Epperò, c’è un però. Perché mica è facile, inventarne una al giorno. Colpa dei consiglieri di partito, anche. Possibile che non ce ne sia mai uno che gli legga il discorso prima che lui lo pronunci e poi lo avverta: guarda Dario che questa l’hai già detta almeno tre volte in tre giorni? Macché. Così, lui semplicemente ripete sempre la stessa affermazione, ma condendola ogni volta con un po’ di pepe in più. Con una strana coincidenza sui tempi, fra l’altro. Tanto per dire.
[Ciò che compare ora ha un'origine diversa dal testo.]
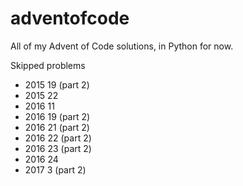 # adventofcode

All of my Advent of Code solutions, in Python for now.

Skipped problems
- 2015 19 (part 2)
- 2015 22
- 2016 11
- 2016 19 (part 2)
- 2016 21 (part 2)
- 2016 22 (part 2)
- 2016 23 (part 2)
- 2016 24
- 2017 3 (part 2)


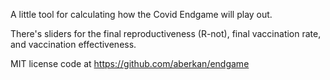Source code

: A little tool for calculating how the Covid Endgame will play out.

There's sliders for the final reproductiveness (R-not), final vaccination rate, and vaccination effectiveness.

MIT license
code at https://github.com/aberkan/endgame 

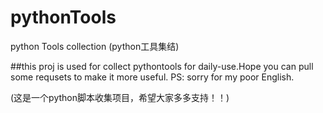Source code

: # pythonTools
python Tools collection
(python工具集结)

##this proj is used for collect pythontools for daily-use.Hope you can pull some requsets to make it more useful.
PS: sorry for my poor English.

(这是一个python脚本收集项目，希望大家多多支持！！)
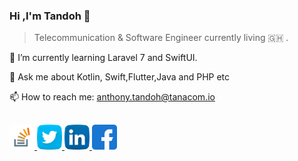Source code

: ### Hi ,I'm Tandoh 👷

>Telecommunication & Software Engineer currently living  🇬🇭 .

🌱 I’m currently learning Laravel 7 and SwiftUI.

💬 Ask me about Kotlin, Swift,Flutter,Java and PHP etc


📫 How to reach me: anthony.tandoh@tanacom.io



>## 
<a href="https://stackoverflow.com/users/7471088/tandoh-anthony-nwi-ackah" target="_blank">
  <img src="stackoverflow.svg" alt="Stackoverflow Profile" height="40" width="40"> <a href="" target="_blank">
  <img src="twitter.svg" alt="Twitter Profile" height="40" width="40"></a><a href="https://www.linkedin.com/in/anthony-nwi-ackah-tandoh-9000669b/" target="_blank">
  <img src="linkedin.svg" alt="LinkedIn Profile" height="40" width="40"></a><a href="https://tandohanthonynwiackah.github.io/Tanaport/" target="_blank">
  <img src="facebook.svg" alt="Facebook Profile" height="40" width="40">
</a>
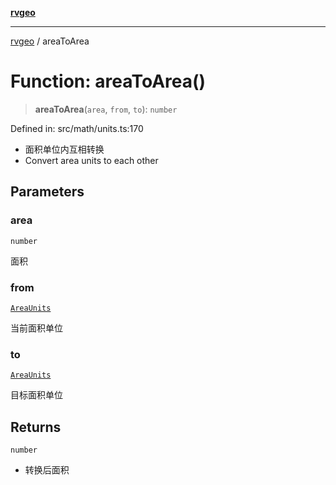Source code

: [**rvgeo**](../README.md)

***

[rvgeo](../globals.md) / areaToArea

# Function: areaToArea()

> **areaToArea**(`area`, `from`, `to`): `number`

Defined in: src/math/units.ts:170

- 面积单位内互相转换
- Convert area units to each other

## Parameters

### area

`number`

面积

### from

[`AreaUnits`](../type-aliases/AreaUnits.md)

当前面积单位

### to

[`AreaUnits`](../type-aliases/AreaUnits.md)

目标面积单位

## Returns

`number`

- 转换后面积
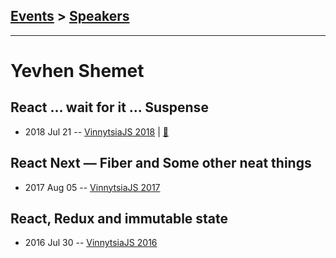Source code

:## [Events](../README.md) > [Speakers](../speakers.md)
---

# Yevhen Shemet

## React … wait for it … Suspense
- 2018 Jul 21 -- [VinnytsiaJS 2018](https://youtu.be/a2NLPMgtaYc)  | [:notebook:](https://present-react-suspense.herokuapp.com/)  
## React Next — Fiber and Some other neat things
- 2017 Aug 05 -- [VinnytsiaJS 2017](https://www.youtube.com/watch?v=SbWFMoZDxdA)    
## React, Redux and immutable state
- 2016 Jul 30 -- [VinnytsiaJS 2016](https://www.youtube.com/watch?v=HWTqxAUCBsI)    

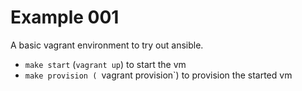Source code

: # Example 001

A basic vagrant environment to try out ansible.

- `make start` (`vagrant up`) to start the vm
- `make provision ( `vagrant provision`) to provision the started vm
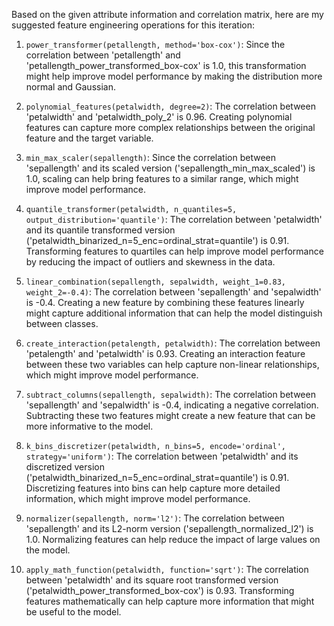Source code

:  Based on the given attribute information and correlation matrix, here are my suggested feature engineering operations for this iteration:

1. `power_transformer(petallength, method='box-cox')`: Since the correlation between 'petallength' and 'petallength_power_transformed_box-cox' is 1.0, this transformation might help improve model performance by making the distribution more normal and Gaussian.

2. `polynomial_features(petalwidth, degree=2)`: The correlation between 'petalwidth' and 'petalwidth_poly_2' is 0.96. Creating polynomial features can capture more complex relationships between the original feature and the target variable.

3. `min_max_scaler(sepallength)`: Since the correlation between 'sepallength' and its scaled version ('sepallength_min_max_scaled') is 1.0, scaling can help bring features to a similar range, which might improve model performance.

4. `quantile_transformer(petalwidth, n_quantiles=5, output_distribution='quantile')`: The correlation between 'petalwidth' and its quantile transformed version ('petalwidth_binarized_n=5_enc=ordinal_strat=quantile') is 0.91. Transforming features to quartiles can help improve model performance by reducing the impact of outliers and skewness in the data.

5. `linear_combination(sepallength, sepalwidth, weight_1=0.83, weight_2=-0.4)`: The correlation between 'sepallength' and 'sepalwidth' is -0.4. Creating a new feature by combining these features linearly might capture additional information that can help the model distinguish between classes.

6. `create_interaction(petalength, petalwidth)`: The correlation between 'petalength' and 'petalwidth' is 0.93. Creating an interaction feature between these two variables can help capture non-linear relationships, which might improve model performance.

7. `subtract_columns(sepallength, sepalwidth)`: The correlation between 'sepallength' and 'sepalwidth' is -0.4, indicating a negative correlation. Subtracting these two features might create a new feature that can be more informative to the model.

8. `k_bins_discretizer(petalwidth, n_bins=5, encode='ordinal', strategy='uniform')`: The correlation between 'petalwidth' and its discretized version ('petalwidth_binarized_n=5_enc=ordinal_strat=quantile') is 0.91. Discretizing features into bins can help capture more detailed information, which might improve model performance.

9. `normalizer(sepallength, norm='l2')`: The correlation between 'sepallength' and its L2-norm version ('sepallength_normalized_l2') is 1.0. Normalizing features can help reduce the impact of large values on the model.

10. `apply_math_function(petalwidth, function='sqrt')`: The correlation between 'petalwidth' and its square root transformed version ('petalwidth_power_transformed_box-cox') is 0.93. Transforming features mathematically can help capture more information that might be useful to the model.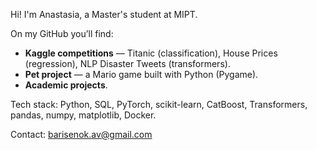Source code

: Hi! I'm Anastasia, a Master's student at MIPT.  

On my GitHub you’ll find:  
- **Kaggle competitions** — Titanic (classification), House Prices (regression), NLP Disaster Tweets (transformers).  
- **Pet project** — a Mario game built with Python (Pygame).
- **Academic projects**.    

Tech stack: Python, SQL, PyTorch, scikit-learn, CatBoost, Transformers, pandas, numpy, matplotlib, Docker.  

Contact: [barisenok.av@gmail.com](mailto:barisenok.av@gmail.com)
Il 30 marzo scorso ha detto: «Berlusconi è un uomo vecchio dentro e se si è vecchi dentro non si può far nulla per ringiovanire». Ieri ha rincarato: le polemiche di Berlusconi con la stampa? «Frutto del nervosismo fisico tipico di chi capisce che il suo ciclo politico sta inesorabilmente finendo». Fai un salto indietro di un anno, stesso periodo stesse frasi. 27 marzo 2008: «Berlusconi è agitato e nervoso perché teme la sconfitta, prenda una camomilla». 5 aprile: «Berlusconi è vecchio per guidare il Paese, non ha abbastanza energie».
In verità, ogni tanto se ne fa scappare una che svela il teatrino, ché un conto è dirle le cose, un altro è crederci. La storia del regime, per esempio. Il 12 dicembre 2007 non c’erano pericoli: «Non c’è il rischio di ritorno a un regime. La democrazia italiana è più forte di Berlusconi». Il 3 ottobre 2008 bisognava salire sulle barricate: «Berlusconi vuole stravolgere il regime democratico e noi lo dobbiamo denunciare». Ieri, dopo lo sfogo del premier contro i media, Repubblica titolava: «Berlusconi minaccia la stampa». Ma Franceschini s’è sbagliato e ha detto: «Nessuno ha più paura delle sue minacce», domani toccherà correggere.
Che il crescendo rischi di trasformarsi in avvitamento è stato chiaro venerdì scorso. Ospite dell’Era Glaciale su Rai Due, il segretario ne ha infilata una dietro all’altra, da «Di Pietro che candidandosi alle Europee imbroglia gli elettori come Berlusconi», e sì che tre giorni prima aveva detto: «Non attaccherò più gli alleati», all’idea geniale di un «sindacato unico» fra Cgil, Cisl e Uil, perché «se ci fosse stato avrebbero avuto una discussione interna e poi avrebbero firmato tutti» la riforma dei contratti, un po’ sul modello liberi tutti del Pd, ecco.
Su tutto, però, la dice lunga la barzelletta che ha raccontato a Daria Bignardi: «Berlusconi va in una scuola piena di bimbi. Accarezza la testa a uno e gli chiede: “Quanti anni hai?”. Il piccolo gli risponde: “Tre”. E Berlusconi replica: “Io alla tua età ne avevo cinque”». Grasse risate. Peccato che la battuta sia stato proprio il premier, a farla. Era il giugno 2007. In visita a Piacenza, alla piccola Clara che gli porgeva un foglio per la dedica, chiese: «Quanti anni hai?». «Sette». «Pensa, io alla tua età avevo già dieci anni». È che i secchioni non sono mai tanto fantasiosi. Solo che all’esame Europee mancano ancora due mesi.